### PROBLEM SET
A) In the jump threading email, how many threads does ssa-thread-11.c now see with the current combination of options?
B) Using the jump threading email, explain why gcc.dg/tree-ssa/ssa-thread-11.c was removed.
━━━━━ PASSAGE PROVIDED
On 10/25/2021 10:58 AM, Andrew MacLeod wrote:
On 10/20/21 6:28 AM, Aldy Hernandez wrote:
Sometimes we can solve a candidate path without having to recurse
further back. This can mostly happen in fully resolving mode, because
we can ask the ranger what the range on entry to the path is, but
there's no reason this can't always apply. This one-liner removes
the fully-resolving restriction.
I'm tickled pink to see how many things we now get quite early
in the compilation. I actually had to disable jump threading entirely
for a few tests because the early threader was catching things
disturbingly early. Also, as Richi predicted, I saw a lot of pre-VRP
cleanups happening.
I was going to commit this as obvious, but I think the test changes
merit discussion.
We've been playing games with gcc.dg/tree-ssa/ssa-thread-11.c for quite
some time. Every time a threading pass gets smarter, we push the
check further down the pipeline. We've officially run out of dumb
threading passes to disable ;-). In the last year we've gone up from a
handful of threads, to 34 threads with the current combination of
options. I doubt this is testing anything useful any more, so I've
removed it.
━━━━━━━━━━
━━━━━ INFORMATION SUPPLIED
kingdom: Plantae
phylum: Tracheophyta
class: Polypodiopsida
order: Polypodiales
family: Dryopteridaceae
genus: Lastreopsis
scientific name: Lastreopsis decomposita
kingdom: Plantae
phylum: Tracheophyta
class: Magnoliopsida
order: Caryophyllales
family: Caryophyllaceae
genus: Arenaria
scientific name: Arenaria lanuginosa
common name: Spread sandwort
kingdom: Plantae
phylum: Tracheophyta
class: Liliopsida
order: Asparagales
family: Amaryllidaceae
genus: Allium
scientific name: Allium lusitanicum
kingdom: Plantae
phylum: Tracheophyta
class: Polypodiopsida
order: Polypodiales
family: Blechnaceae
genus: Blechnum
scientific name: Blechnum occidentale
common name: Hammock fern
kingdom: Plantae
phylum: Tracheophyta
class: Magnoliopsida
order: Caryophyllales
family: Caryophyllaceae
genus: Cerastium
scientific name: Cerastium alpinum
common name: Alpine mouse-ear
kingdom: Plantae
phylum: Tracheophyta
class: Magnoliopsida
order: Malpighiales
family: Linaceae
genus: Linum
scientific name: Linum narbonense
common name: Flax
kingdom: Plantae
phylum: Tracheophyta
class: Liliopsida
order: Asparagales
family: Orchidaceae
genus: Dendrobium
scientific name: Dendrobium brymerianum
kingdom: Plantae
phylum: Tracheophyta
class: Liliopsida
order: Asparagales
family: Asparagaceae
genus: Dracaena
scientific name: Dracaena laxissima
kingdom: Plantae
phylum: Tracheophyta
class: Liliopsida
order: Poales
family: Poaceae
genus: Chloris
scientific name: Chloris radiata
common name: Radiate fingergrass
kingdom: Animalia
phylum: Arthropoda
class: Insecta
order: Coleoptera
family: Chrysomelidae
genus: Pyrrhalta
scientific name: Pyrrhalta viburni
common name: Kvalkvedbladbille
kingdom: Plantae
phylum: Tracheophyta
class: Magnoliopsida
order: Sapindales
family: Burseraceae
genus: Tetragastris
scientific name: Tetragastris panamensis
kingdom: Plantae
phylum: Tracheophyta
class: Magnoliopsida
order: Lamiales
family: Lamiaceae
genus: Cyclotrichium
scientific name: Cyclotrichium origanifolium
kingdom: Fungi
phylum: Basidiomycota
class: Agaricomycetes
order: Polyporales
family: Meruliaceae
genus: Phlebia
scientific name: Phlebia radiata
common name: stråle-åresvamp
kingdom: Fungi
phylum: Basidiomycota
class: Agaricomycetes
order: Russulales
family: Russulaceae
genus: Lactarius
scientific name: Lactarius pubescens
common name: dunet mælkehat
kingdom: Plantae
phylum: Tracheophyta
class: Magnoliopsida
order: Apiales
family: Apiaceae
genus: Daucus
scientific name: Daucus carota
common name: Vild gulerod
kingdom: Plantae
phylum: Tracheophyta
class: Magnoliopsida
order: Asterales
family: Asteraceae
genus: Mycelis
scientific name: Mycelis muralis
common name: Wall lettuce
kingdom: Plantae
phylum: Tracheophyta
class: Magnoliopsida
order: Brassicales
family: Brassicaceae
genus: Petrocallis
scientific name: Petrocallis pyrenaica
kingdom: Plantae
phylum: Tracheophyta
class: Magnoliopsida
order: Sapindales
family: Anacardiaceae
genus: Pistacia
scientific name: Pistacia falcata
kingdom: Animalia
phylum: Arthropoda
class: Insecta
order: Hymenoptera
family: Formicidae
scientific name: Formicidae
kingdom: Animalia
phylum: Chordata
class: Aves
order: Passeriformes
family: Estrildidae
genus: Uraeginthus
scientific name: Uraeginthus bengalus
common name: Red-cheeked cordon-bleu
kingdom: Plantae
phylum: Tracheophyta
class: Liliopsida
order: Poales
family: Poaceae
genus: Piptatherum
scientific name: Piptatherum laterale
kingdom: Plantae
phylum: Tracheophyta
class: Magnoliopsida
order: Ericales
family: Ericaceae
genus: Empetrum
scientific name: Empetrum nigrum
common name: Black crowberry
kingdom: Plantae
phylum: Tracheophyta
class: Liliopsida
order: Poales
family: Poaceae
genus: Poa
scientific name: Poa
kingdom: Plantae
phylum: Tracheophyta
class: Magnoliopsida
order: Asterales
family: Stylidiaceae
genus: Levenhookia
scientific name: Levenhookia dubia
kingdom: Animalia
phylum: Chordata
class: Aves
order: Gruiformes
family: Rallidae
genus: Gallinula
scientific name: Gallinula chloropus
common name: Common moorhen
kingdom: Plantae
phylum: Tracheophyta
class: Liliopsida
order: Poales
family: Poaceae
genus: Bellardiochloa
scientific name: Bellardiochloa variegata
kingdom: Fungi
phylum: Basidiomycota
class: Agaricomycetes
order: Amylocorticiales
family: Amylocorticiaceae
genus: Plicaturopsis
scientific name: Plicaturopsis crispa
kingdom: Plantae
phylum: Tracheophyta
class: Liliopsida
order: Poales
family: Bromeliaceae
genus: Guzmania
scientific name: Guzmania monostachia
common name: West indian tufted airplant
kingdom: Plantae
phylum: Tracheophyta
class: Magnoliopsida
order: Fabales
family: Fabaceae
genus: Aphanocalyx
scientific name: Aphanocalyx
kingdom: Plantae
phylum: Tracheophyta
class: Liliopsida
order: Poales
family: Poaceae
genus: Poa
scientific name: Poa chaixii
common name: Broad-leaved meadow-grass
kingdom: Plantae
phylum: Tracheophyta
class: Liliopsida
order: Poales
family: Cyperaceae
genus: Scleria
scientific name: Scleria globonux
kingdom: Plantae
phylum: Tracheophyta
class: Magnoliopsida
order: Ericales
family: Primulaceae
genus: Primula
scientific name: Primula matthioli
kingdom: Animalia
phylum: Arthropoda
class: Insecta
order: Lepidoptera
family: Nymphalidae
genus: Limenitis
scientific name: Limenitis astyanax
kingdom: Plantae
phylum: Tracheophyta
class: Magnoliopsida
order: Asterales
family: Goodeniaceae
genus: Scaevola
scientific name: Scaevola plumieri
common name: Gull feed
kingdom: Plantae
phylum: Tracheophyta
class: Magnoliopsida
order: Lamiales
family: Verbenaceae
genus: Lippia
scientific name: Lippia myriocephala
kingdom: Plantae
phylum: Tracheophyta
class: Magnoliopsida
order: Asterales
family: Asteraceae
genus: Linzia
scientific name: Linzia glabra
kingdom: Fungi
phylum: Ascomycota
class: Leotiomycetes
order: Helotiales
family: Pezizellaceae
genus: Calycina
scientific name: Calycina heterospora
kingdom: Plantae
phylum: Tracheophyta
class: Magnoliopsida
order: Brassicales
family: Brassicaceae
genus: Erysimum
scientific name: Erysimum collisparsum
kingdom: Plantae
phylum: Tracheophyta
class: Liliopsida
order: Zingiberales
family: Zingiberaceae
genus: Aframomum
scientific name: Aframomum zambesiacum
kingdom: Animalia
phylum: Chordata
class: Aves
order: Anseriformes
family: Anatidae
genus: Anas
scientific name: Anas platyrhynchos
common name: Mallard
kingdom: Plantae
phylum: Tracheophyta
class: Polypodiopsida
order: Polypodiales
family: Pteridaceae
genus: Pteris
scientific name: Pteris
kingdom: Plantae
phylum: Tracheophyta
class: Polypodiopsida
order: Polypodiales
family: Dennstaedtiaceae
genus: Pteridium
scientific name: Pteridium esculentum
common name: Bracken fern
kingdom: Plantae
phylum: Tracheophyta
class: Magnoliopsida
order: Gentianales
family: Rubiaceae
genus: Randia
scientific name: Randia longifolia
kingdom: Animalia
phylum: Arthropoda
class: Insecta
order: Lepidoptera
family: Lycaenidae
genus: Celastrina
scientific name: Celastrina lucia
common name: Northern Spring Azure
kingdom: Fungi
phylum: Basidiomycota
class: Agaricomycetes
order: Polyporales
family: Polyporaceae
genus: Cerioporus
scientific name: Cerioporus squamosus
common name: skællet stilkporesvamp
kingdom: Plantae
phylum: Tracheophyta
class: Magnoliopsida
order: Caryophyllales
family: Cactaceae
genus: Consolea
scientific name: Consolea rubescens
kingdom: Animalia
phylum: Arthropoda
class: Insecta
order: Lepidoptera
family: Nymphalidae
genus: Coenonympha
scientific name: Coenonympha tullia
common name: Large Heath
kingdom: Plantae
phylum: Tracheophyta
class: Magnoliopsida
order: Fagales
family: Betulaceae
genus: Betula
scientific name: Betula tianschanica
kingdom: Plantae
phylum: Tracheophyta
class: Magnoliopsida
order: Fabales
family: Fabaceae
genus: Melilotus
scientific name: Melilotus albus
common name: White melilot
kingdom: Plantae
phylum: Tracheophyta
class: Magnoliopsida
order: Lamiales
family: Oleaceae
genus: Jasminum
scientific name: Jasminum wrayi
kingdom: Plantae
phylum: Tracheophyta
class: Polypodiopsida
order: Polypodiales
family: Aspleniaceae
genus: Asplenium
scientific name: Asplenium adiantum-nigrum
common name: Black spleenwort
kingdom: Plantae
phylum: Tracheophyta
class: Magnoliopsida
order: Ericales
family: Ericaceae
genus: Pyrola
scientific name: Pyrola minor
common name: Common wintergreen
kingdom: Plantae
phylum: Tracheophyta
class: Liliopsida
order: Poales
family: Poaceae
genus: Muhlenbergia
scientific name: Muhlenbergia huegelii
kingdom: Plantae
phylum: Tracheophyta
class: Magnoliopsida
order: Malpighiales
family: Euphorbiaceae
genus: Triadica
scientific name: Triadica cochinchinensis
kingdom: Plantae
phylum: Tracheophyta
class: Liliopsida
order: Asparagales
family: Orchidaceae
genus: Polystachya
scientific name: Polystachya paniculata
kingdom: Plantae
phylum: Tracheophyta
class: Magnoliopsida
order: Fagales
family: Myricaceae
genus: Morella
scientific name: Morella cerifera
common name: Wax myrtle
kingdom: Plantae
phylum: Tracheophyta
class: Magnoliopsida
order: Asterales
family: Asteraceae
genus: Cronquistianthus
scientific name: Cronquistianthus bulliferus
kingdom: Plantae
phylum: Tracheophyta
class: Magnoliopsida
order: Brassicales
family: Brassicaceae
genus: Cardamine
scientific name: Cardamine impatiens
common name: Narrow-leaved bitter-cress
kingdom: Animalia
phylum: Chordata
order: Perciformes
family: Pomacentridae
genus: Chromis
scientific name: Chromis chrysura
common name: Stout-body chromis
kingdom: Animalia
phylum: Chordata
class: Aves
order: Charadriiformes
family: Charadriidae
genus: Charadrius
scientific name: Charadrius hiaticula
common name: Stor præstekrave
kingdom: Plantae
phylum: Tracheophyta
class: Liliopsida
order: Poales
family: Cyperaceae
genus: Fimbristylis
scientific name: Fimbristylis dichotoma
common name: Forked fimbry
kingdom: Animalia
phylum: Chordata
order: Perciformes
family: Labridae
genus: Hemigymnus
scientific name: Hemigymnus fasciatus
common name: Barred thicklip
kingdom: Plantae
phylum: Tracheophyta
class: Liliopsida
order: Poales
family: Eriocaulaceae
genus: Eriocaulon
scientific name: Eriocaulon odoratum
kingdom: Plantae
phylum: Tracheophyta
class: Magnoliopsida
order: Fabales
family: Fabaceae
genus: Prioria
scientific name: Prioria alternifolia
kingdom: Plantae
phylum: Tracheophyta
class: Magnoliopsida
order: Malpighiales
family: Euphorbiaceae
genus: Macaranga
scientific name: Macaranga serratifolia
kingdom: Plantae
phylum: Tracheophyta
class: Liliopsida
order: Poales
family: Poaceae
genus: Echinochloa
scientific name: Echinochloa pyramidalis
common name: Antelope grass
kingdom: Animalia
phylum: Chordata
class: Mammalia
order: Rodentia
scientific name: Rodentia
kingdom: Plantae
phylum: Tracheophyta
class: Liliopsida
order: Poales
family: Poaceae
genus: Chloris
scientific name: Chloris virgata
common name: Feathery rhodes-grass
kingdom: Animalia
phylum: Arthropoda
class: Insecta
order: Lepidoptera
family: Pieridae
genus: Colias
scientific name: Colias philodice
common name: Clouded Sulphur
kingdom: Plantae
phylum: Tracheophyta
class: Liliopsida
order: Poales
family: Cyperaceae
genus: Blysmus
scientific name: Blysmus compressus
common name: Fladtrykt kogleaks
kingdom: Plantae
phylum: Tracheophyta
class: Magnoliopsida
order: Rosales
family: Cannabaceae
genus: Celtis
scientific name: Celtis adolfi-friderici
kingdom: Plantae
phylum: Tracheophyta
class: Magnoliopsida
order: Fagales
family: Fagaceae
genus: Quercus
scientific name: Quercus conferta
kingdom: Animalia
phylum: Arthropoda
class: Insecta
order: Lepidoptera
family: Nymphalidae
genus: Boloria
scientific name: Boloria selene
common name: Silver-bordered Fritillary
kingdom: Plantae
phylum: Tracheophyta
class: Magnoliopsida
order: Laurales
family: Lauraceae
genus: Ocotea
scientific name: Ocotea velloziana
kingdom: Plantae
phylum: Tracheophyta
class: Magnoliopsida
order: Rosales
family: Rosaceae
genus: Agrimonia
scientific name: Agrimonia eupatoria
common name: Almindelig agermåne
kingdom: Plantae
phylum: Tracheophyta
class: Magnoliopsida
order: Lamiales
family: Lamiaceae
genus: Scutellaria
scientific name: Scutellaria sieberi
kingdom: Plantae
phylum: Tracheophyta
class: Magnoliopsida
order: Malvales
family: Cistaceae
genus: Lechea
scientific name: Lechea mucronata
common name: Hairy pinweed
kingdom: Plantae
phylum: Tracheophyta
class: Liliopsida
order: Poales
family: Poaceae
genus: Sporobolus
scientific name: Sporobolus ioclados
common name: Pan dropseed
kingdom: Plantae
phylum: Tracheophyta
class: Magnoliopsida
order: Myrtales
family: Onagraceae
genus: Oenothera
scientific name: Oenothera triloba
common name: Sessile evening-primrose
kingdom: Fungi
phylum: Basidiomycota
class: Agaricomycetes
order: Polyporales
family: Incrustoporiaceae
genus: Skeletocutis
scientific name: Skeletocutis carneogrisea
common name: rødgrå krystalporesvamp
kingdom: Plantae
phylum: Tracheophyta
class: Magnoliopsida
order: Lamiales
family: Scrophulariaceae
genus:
━━━━━━━━━━
### ANSWERS PROVIDED
A) 34 threads.

B) Each time a threading pass got smarter, the check was pushed further down the pipeline, and there are no more threading passes left to disable. The test went from a handful of threads to 34 with the current options, so the author doubts it still tests anything useful.